# EXERCISE DIRECTIONS
Drop the pictures and extract exactly the lines from the one that contains "an IHC image" through the end of the material.

# SUPPLIED DATA
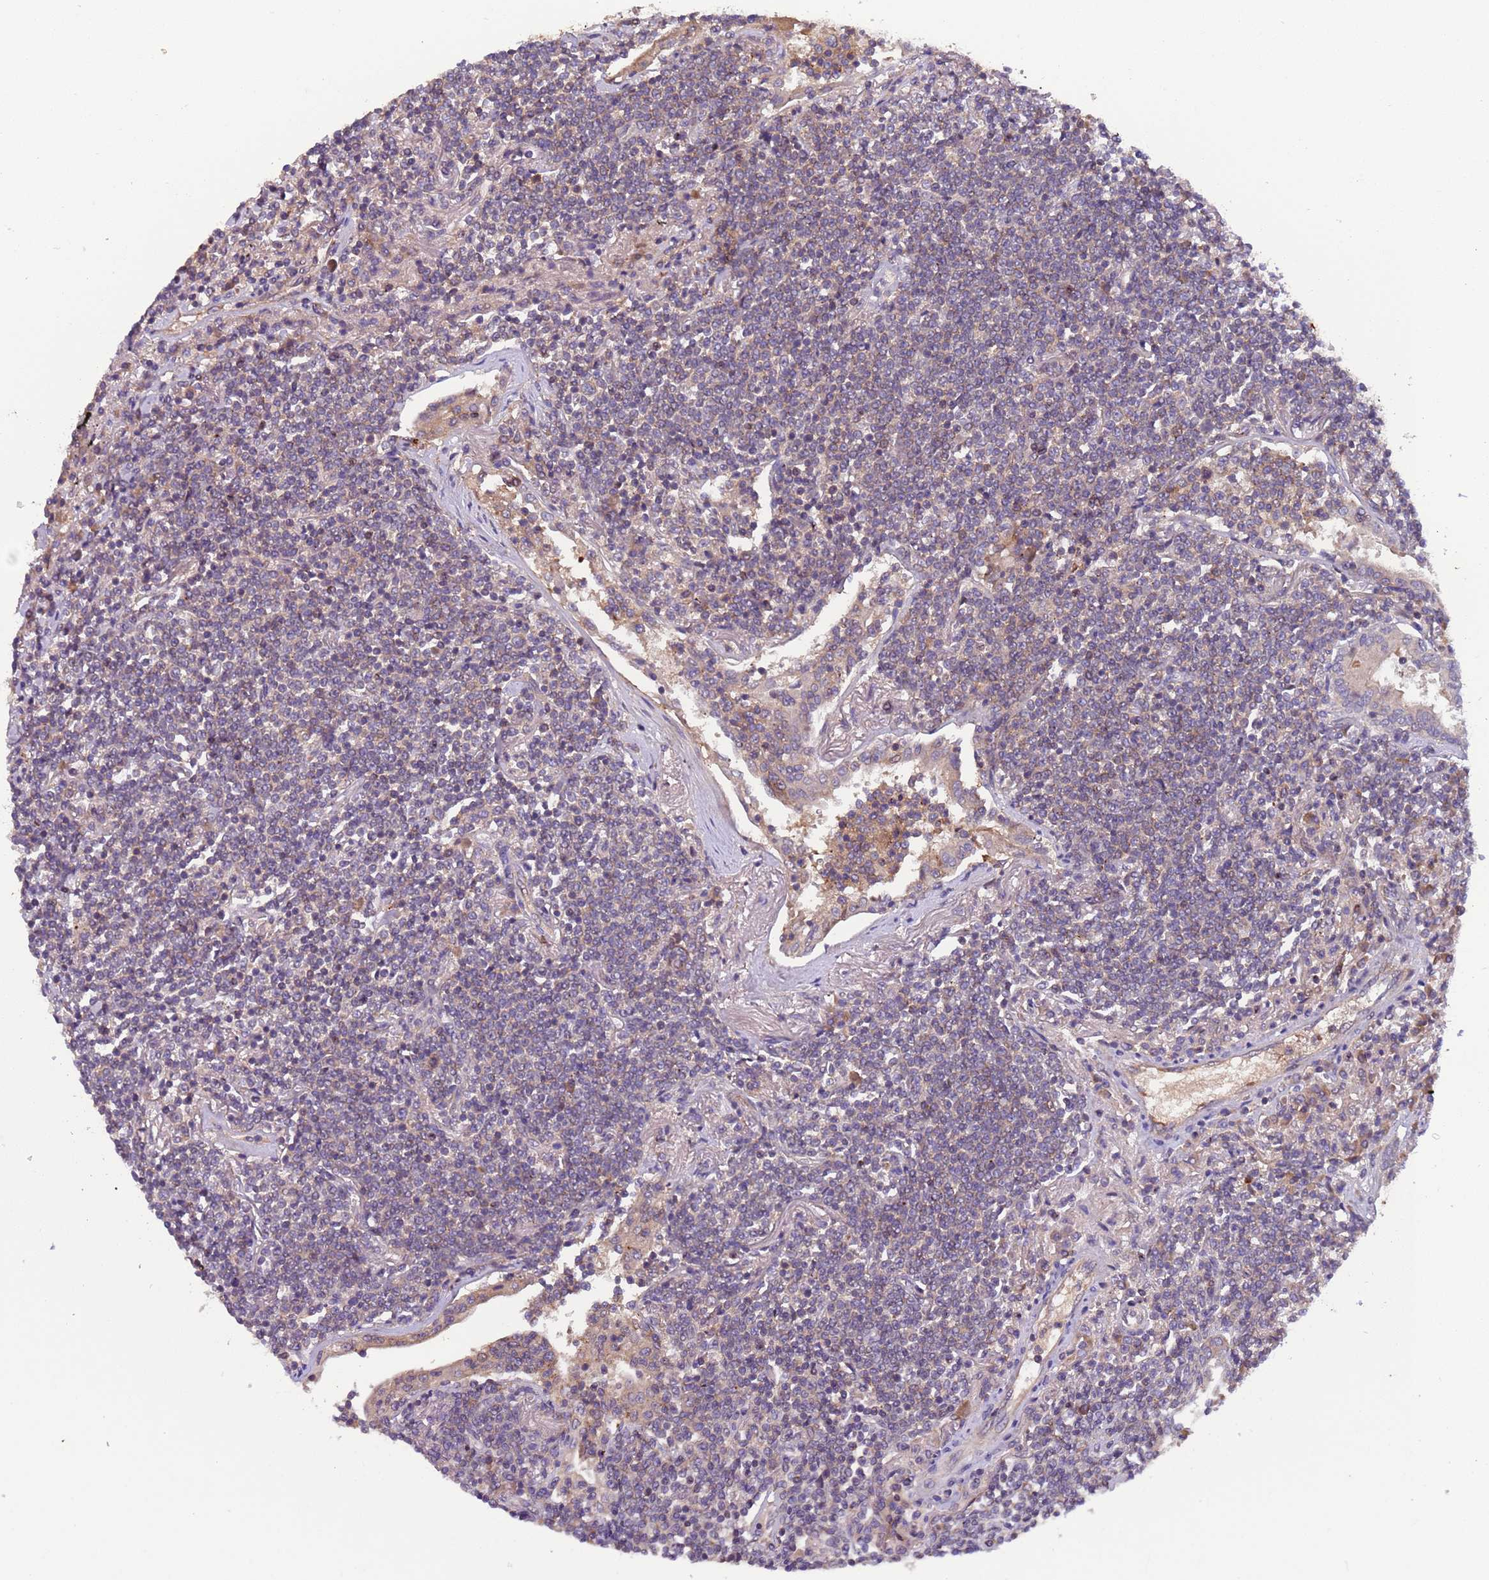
{"staining": {"intensity": "weak", "quantity": "<25%", "location": "cytoplasmic/membranous"}, "tissue": "lymphoma", "cell_type": "Tumor cells", "image_type": "cancer", "snomed": [{"axis": "morphology", "description": "Malignant lymphoma, non-Hodgkin's type, Low grade"}, {"axis": "topography", "description": "Lung"}], "caption": "An image of human lymphoma is negative for staining in tumor cells. (DAB immunohistochemistry (IHC), high magnification).", "gene": "PARP16", "patient": {"sex": "female", "age": 71}}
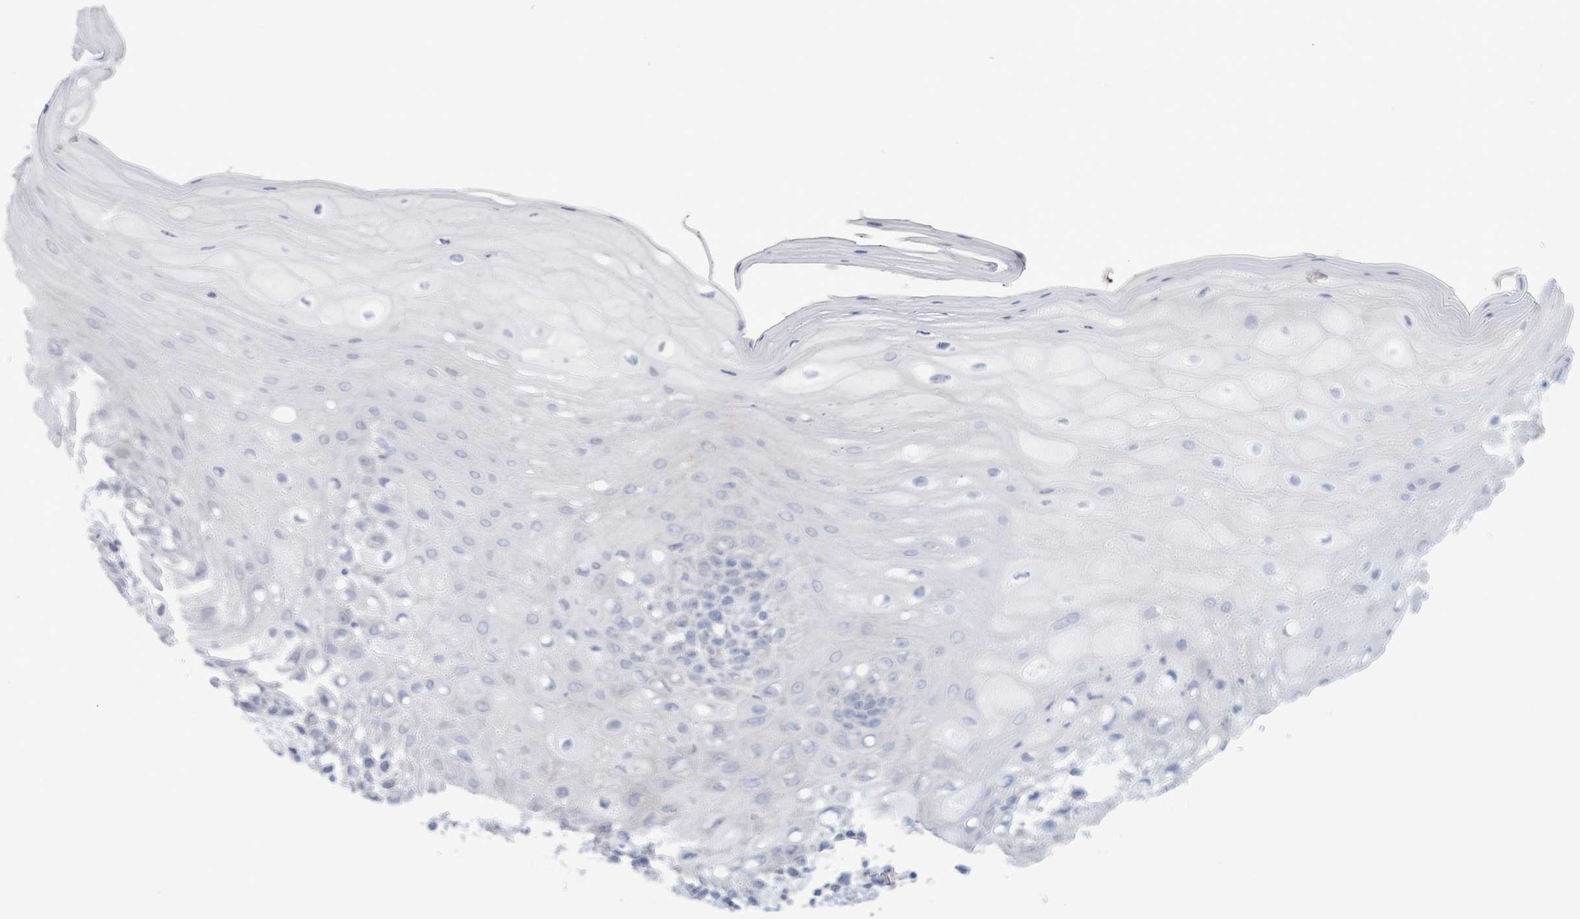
{"staining": {"intensity": "negative", "quantity": "none", "location": "none"}, "tissue": "oral mucosa", "cell_type": "Squamous epithelial cells", "image_type": "normal", "snomed": [{"axis": "morphology", "description": "Normal tissue, NOS"}, {"axis": "topography", "description": "Oral tissue"}, {"axis": "topography", "description": "Tounge, NOS"}], "caption": "This is an IHC image of benign oral mucosa. There is no staining in squamous epithelial cells.", "gene": "PKLR", "patient": {"sex": "female", "age": 59}}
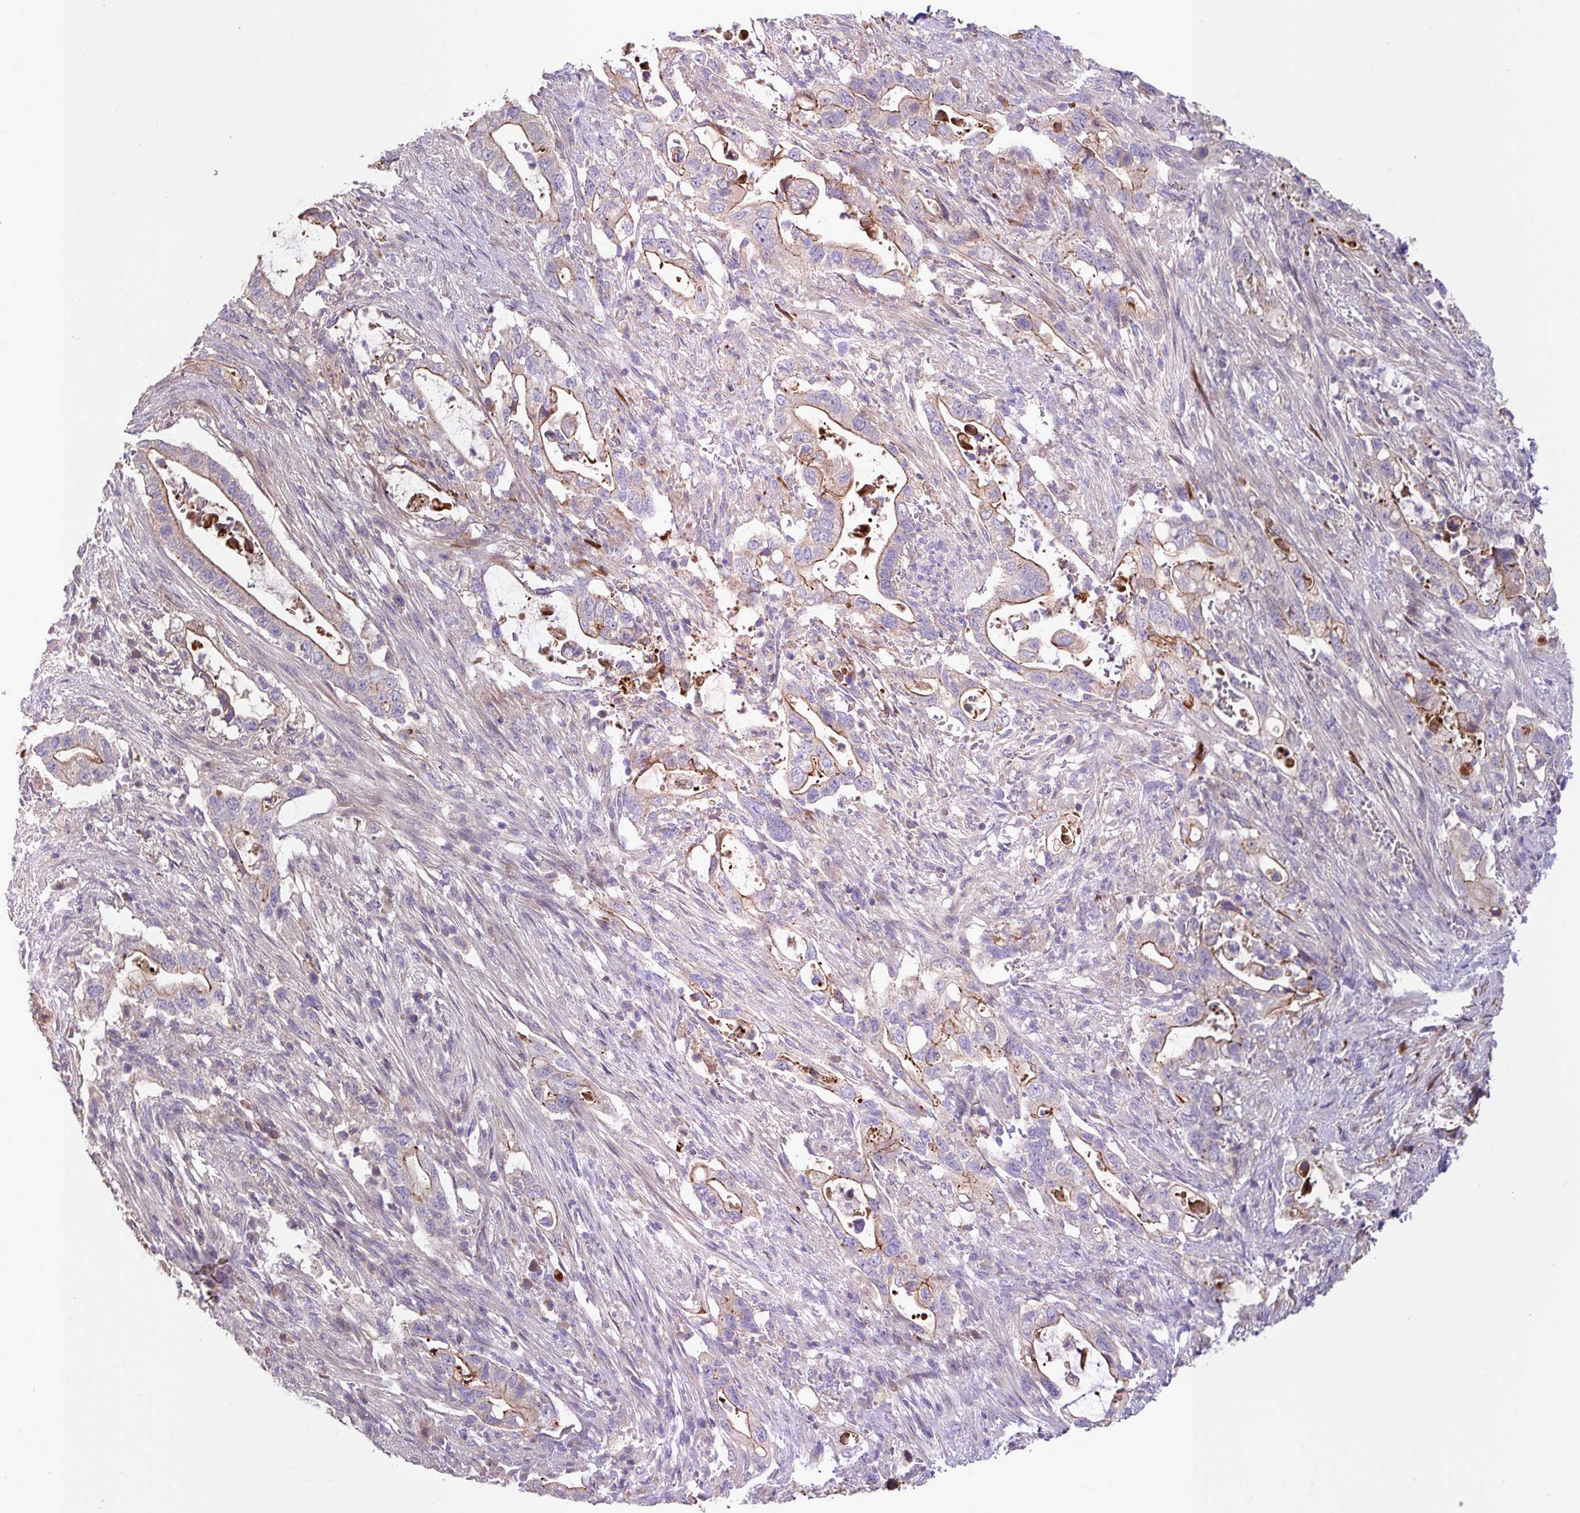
{"staining": {"intensity": "moderate", "quantity": "<25%", "location": "cytoplasmic/membranous"}, "tissue": "pancreatic cancer", "cell_type": "Tumor cells", "image_type": "cancer", "snomed": [{"axis": "morphology", "description": "Adenocarcinoma, NOS"}, {"axis": "topography", "description": "Pancreas"}], "caption": "Protein staining of pancreatic cancer tissue reveals moderate cytoplasmic/membranous expression in approximately <25% of tumor cells.", "gene": "IQCJ", "patient": {"sex": "female", "age": 72}}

# SOLUTION TO THIS EXERCISE
{"staining": {"intensity": "negative", "quantity": "none", "location": "none"}, "tissue": "oral mucosa", "cell_type": "Squamous epithelial cells", "image_type": "normal", "snomed": [{"axis": "morphology", "description": "Normal tissue, NOS"}, {"axis": "topography", "description": "Oral tissue"}, {"axis": "topography", "description": "Tounge, NOS"}], "caption": "This is an IHC image of benign oral mucosa. There is no staining in squamous epithelial cells.", "gene": "PKLR", "patient": {"sex": "female", "age": 59}}
{"staining": {"intensity": "moderate", "quantity": "<25%", "location": "cytoplasmic/membranous"}, "tissue": "pancreatic cancer", "cell_type": "Tumor cells", "image_type": "cancer", "snomed": [{"axis": "morphology", "description": "Adenocarcinoma, NOS"}, {"axis": "topography", "description": "Pancreas"}], "caption": "Protein staining of pancreatic cancer tissue reveals moderate cytoplasmic/membranous expression in approximately <25% of tumor cells.", "gene": "IQCJ", "patient": {"sex": "female", "age": 72}}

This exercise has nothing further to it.